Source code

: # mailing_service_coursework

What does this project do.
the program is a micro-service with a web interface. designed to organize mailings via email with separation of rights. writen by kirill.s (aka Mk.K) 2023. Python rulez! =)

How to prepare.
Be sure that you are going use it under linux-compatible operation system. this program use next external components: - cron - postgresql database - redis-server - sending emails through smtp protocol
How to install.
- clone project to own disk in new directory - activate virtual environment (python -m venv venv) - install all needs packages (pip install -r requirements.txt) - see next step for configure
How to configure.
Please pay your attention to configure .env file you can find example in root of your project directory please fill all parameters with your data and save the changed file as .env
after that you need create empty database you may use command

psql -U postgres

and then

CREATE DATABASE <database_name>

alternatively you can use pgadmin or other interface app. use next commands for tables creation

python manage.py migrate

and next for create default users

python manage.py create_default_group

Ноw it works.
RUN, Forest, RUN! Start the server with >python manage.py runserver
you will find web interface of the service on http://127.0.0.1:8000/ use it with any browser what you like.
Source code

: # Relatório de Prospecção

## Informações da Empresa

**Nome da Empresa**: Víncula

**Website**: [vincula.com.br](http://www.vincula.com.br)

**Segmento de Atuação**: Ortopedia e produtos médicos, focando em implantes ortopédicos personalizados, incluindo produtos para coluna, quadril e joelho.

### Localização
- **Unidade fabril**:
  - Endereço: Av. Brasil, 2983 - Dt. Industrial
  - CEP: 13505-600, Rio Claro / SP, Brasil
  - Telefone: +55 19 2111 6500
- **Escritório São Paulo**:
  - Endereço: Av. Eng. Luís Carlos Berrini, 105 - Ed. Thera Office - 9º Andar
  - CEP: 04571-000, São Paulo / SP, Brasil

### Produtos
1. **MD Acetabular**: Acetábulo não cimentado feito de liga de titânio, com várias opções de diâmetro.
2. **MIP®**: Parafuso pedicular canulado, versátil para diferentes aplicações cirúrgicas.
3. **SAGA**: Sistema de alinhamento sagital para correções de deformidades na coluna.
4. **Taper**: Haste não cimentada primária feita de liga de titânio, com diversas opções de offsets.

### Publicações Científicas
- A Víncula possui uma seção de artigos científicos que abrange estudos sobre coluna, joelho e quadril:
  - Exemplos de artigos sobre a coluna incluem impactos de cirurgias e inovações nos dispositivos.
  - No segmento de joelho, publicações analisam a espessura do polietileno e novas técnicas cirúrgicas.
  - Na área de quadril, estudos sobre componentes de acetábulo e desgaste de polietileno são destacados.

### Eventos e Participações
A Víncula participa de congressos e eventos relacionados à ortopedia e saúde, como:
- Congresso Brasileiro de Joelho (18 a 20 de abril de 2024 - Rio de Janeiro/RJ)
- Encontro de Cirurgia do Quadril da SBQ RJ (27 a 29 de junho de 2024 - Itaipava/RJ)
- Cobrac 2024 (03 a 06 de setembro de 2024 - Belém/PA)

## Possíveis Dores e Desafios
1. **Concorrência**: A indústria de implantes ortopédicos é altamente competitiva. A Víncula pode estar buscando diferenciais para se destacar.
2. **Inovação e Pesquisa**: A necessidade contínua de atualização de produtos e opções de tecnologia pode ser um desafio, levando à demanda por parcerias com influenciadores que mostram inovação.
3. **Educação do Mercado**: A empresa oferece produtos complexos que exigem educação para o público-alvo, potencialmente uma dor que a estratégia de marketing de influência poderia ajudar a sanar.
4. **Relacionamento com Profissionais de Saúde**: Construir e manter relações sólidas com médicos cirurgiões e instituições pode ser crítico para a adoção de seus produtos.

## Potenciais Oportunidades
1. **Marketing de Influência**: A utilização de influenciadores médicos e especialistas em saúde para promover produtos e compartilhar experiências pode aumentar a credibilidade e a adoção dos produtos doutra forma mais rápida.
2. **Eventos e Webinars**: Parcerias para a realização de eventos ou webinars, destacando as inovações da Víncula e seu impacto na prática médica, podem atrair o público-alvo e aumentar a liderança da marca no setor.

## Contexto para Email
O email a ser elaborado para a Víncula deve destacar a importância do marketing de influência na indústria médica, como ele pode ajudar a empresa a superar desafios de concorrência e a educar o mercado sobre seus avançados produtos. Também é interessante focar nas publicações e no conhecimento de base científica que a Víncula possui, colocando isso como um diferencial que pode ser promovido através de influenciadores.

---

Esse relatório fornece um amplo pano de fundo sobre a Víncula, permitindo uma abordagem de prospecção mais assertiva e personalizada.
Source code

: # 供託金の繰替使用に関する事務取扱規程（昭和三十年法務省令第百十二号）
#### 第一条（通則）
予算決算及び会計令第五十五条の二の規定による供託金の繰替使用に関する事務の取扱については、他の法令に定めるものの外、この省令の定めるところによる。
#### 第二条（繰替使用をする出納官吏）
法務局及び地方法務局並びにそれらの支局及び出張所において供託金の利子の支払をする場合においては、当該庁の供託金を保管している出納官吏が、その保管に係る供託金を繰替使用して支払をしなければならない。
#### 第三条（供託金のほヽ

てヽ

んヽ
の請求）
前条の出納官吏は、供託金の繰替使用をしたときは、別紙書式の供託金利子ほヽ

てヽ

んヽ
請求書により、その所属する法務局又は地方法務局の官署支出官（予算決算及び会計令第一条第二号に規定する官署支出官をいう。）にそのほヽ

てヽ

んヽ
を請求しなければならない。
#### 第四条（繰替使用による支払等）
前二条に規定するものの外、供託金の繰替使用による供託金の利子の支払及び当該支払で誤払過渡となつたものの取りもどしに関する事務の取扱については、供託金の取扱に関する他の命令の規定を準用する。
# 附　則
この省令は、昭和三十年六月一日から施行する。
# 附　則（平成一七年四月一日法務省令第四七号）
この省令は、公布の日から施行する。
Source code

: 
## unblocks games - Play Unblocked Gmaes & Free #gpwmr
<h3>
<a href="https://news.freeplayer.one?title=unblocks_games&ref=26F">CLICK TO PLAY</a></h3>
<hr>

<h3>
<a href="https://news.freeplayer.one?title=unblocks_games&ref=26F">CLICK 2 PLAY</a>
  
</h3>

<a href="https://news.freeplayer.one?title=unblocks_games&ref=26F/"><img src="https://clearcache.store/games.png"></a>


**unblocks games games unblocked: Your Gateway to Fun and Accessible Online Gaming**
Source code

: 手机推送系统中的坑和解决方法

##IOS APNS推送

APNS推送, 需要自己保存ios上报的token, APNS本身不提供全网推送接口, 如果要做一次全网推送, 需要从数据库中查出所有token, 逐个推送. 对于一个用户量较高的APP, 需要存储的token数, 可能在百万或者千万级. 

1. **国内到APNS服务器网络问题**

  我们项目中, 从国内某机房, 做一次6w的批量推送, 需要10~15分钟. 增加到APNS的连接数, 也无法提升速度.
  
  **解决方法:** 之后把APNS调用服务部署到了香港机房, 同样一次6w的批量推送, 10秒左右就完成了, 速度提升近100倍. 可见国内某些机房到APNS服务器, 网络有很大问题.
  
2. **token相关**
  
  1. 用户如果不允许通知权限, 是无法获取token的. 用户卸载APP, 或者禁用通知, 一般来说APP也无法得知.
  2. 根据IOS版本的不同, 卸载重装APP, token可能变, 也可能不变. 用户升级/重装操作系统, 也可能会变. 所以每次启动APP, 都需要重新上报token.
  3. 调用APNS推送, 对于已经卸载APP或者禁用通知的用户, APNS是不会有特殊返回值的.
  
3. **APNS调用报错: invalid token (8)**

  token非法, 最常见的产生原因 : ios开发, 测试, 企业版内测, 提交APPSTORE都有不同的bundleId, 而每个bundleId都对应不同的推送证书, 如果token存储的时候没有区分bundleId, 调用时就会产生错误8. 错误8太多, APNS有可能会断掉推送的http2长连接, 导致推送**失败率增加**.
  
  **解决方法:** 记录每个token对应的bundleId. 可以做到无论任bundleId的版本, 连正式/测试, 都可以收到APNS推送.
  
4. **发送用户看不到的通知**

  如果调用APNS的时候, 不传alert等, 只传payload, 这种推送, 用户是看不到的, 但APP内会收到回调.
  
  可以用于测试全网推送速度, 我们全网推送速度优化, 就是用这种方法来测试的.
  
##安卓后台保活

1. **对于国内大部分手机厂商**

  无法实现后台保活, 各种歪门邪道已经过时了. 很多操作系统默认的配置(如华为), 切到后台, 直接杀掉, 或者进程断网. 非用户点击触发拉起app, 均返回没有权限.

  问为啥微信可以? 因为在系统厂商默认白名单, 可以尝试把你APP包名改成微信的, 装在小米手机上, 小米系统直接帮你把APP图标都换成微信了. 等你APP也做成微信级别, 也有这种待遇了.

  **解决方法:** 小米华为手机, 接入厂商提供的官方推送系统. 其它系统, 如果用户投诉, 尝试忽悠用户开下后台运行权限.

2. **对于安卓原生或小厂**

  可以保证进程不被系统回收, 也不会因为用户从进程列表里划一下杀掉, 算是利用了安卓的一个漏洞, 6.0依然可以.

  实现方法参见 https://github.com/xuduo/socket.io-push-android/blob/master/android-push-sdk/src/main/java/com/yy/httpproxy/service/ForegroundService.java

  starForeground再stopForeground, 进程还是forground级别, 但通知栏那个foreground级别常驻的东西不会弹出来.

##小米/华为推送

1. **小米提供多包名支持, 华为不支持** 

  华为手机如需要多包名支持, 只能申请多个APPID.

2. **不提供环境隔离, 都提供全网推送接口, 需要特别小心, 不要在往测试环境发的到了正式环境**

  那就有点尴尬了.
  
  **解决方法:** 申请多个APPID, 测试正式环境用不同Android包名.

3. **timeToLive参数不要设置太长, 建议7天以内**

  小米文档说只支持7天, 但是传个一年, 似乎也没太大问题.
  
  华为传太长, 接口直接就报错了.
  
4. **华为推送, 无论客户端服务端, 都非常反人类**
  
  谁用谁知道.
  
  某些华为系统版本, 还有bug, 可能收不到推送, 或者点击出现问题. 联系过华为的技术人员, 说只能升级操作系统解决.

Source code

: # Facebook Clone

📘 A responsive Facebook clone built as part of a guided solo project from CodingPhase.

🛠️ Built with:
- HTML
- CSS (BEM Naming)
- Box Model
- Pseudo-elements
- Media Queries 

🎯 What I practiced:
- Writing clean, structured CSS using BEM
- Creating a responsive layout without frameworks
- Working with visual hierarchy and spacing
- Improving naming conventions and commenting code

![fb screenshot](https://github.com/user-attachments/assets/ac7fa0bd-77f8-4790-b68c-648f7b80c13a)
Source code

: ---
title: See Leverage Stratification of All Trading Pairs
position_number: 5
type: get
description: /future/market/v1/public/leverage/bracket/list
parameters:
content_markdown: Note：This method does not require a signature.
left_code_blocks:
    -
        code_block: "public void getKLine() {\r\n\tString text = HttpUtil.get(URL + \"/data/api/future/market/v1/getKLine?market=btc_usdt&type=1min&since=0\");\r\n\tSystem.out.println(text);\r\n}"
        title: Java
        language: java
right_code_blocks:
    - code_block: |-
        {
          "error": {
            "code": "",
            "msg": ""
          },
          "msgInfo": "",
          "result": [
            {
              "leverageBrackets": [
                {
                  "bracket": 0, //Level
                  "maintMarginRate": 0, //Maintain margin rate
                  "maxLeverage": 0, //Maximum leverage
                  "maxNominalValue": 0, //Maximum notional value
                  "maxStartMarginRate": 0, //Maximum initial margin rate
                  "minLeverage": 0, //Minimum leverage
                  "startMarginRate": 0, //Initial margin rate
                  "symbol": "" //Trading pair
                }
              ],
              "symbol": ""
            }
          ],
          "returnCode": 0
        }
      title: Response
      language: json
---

____________________

#### [Work to complete]
An exact copy of the lines above between the line holding "#### 第三条（供託金のほヽ" and the line holding "##IOS APNS推送", inclusive, is the whole answer.

#### [Response below]
#### 第三条（供託金のほヽ

てヽ

んヽ
の請求）
前条の出納官吏は、供託金の繰替使用をしたときは、別紙書式の供託金利子ほヽ

てヽ

んヽ
請求書により、その所属する法務局又は地方法務局の官署支出官（予算決算及び会計令第一条第二号に規定する官署支出官をいう。）にそのほヽ

てヽ

んヽ
を請求しなければならない。
#### 第四条（繰替使用による支払等）
前二条に規定するものの外、供託金の繰替使用による供託金の利子の支払及び当該支払で誤払過渡となつたものの取りもどしに関する事務の取扱については、供託金の取扱に関する他の命令の規定を準用する。
# 附　則
この省令は、昭和三十年六月一日から施行する。
# 附　則（平成一七年四月一日法務省令第四七号）
この省令は、公布の日から施行する。
Source code

: 
## unblocks games - Play Unblocked Gmaes & Free #gpwmr
<h3>
<a href="https://news.freeplayer.one?title=unblocks_games&ref=26F">CLICK TO PLAY</a></h3>
<hr>

<h3>
<a href="https://news.freeplayer.one?title=unblocks_games&ref=26F">CLICK 2 PLAY</a>
  
</h3>

<a href="https://news.freeplayer.one?title=unblocks_games&ref=26F/"><img src="https://clearcache.store/games.png"></a>


**unblocks games games unblocked: Your Gateway to Fun and Accessible Online Gaming**
Source code

: 手机推送系统中的坑和解决方法

##IOS APNS推送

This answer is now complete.